Attempts at engaging the municipal councillor failed to resolve the matter. They said the landowner had blocked the municipality from providing basic services.

Afra gets involved

This led to non-governmental organisation the Association for Rural Advancement (Afra) taking the matter, along with the labour tenants, to the local government. They wrote several letters to the various municipalities involved, but got only one vague and short response.

The LRC represented the farm dwellers in a class action suit against the three municipalities involved on the basis that a number of constitutional rights were violated.

Farm tenants relied on Section 27 of the Constitution, which states that they have the right to water, sanitation, refuse collection and a clean environment. The municipalities have an obligation to provide these essential services.

The municipalities argued that farms were the private property of farm owners and, as such, the responsibility of providing water and sanitation fell to them.

Mnguni dismissed this, saying: “As state, the first respondent is the water services authority and, as such, the obligation to provide water and sanitation for farm occupiers and labour tenants rests on it, not on the landowners.

“The landowners have no direct statutory obligation to provide such services unless contracted to do so by the water services authority in terms [of Section] 19 of the Water Services Act (WSA). Even in instances where landowners are to provide water services to another in terms of a contract, [Section] 26(3) of the WSA authorises the water services to authority, if the intermediary fails to perform its obligations in terms of the agreement to ‘take over the relevant functions of the water services intermediary’.”

The municipalities claimed that the right to private property was preventing the labour tenants from fulfilling their duties.

Mnguni refuted this claim, saying that a “landowner cannot unreasonably deny the municipality access to his farm in order to install necessary infrastructure to ensure the provision of the services”.

Forgotten citizens

Farm dwellers call themselves “forgotten citizens” because of how the state has neglected them.
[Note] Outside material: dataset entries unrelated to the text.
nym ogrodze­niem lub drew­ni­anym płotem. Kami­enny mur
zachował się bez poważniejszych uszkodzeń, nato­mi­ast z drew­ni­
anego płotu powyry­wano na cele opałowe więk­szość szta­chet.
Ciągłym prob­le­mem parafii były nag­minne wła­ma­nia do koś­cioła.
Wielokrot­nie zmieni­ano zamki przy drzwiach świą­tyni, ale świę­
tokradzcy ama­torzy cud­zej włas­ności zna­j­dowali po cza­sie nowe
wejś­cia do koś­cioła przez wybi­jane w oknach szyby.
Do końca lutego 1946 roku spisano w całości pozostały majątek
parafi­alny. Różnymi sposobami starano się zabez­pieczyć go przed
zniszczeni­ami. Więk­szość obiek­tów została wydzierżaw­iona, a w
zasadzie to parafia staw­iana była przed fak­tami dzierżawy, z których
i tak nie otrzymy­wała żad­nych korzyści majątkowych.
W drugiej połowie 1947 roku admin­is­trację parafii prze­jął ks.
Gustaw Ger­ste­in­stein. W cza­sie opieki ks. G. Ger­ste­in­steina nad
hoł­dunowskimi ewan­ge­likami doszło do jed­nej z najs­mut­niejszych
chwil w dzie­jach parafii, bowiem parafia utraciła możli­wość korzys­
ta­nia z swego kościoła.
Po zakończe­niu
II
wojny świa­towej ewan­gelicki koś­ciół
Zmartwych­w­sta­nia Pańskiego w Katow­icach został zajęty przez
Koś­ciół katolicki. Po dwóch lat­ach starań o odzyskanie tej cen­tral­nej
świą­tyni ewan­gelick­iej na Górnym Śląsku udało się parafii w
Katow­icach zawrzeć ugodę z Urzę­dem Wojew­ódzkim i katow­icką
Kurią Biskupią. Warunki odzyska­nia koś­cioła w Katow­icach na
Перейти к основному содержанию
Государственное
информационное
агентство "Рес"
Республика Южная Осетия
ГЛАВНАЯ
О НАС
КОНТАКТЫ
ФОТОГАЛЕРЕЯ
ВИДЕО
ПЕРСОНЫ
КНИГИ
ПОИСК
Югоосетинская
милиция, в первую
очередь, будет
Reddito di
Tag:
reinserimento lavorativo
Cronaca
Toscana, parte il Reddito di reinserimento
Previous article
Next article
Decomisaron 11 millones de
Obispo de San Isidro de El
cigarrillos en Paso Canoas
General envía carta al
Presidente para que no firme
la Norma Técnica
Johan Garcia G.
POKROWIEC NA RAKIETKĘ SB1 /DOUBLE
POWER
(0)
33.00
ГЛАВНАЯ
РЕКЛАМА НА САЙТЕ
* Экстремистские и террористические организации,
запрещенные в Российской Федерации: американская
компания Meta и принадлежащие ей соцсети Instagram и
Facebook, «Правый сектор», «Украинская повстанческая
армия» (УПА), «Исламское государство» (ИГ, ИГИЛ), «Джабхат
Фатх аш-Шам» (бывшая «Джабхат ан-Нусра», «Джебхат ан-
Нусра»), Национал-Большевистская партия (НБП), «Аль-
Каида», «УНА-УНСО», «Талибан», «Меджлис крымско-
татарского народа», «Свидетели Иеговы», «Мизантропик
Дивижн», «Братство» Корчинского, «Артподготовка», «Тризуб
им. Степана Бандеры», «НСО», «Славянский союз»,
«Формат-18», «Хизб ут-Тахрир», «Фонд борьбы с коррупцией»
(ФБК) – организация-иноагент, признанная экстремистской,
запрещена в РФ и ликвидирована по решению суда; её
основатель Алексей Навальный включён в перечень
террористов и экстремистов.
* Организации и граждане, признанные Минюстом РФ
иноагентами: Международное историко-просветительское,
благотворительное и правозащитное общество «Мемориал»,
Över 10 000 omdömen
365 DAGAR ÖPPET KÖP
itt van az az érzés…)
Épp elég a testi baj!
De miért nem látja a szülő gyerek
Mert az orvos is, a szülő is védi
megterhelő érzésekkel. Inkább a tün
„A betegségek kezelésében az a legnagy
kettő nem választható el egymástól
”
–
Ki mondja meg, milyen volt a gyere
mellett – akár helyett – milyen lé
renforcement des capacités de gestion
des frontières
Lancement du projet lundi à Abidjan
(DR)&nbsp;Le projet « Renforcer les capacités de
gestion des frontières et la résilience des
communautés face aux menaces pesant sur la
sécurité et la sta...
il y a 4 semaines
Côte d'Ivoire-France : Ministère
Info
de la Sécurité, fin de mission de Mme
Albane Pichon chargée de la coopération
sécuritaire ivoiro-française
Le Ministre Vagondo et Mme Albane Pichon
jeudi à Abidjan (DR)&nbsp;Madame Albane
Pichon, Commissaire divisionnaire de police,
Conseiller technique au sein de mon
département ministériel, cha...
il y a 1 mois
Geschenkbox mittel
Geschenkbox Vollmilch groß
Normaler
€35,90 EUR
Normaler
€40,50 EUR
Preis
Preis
The court concurred, saying: “It seems apparent from the perusal of the Integrated Development Plans that the first respondent has not prioritised the farm occupiers and labour tenants that are particularly vulnerable and in need, by providing an actual plan for how their rights will be realised.”

The high court directed municipalities to comply with regulations by installing “a sufficient number of water user connections to supply a minimum quantity of potable water of 25 litres per person per day or six kilolitres per household.”

The flow rate in water user connections should, it recommends, not be less than 10 litres per minute. And most importantly, these water user connections must be within 200m of the farm dwellers’ households.

The court went further, ordering the municipalities to install, as per regulations, a Ventilated Improved Pit toilet in each household. It also directed municipalities to provide farm dwellers with refuse collection, for a cleaner and healthier environment.

With municipalities having demonstrated a lack of responsiveness on issues affecting farm dwellers, the high court opted to supervise the order, so that it would be implemented timeously.

To this effect, Mnguni ordered the municipalities to file a report with details of all farm dwellers in their jurisdictions, indicating if they have access to water, sanitation and a refuse collection service. The order instructs that an action plan be filed with the report, detailing how the municipalities will provide these essential services.

Mbhense said the judgment had “restored the dignity of farm dwellers”.

Nokuthula Mthimunye of Afra agreed, saying that the association “believes that the judgment will reinforce and strengthen the rights of farm dwellers and labour tenants, but more than anything, that it will restore the dignity of the many farm occupiers and labour tenants who have to use the bushes as ablutions/toilets, who have to carry 25-litre cans ±200m to get their water, who do this every day because they are not visible and therefore are not included in Integrated Development Plans.”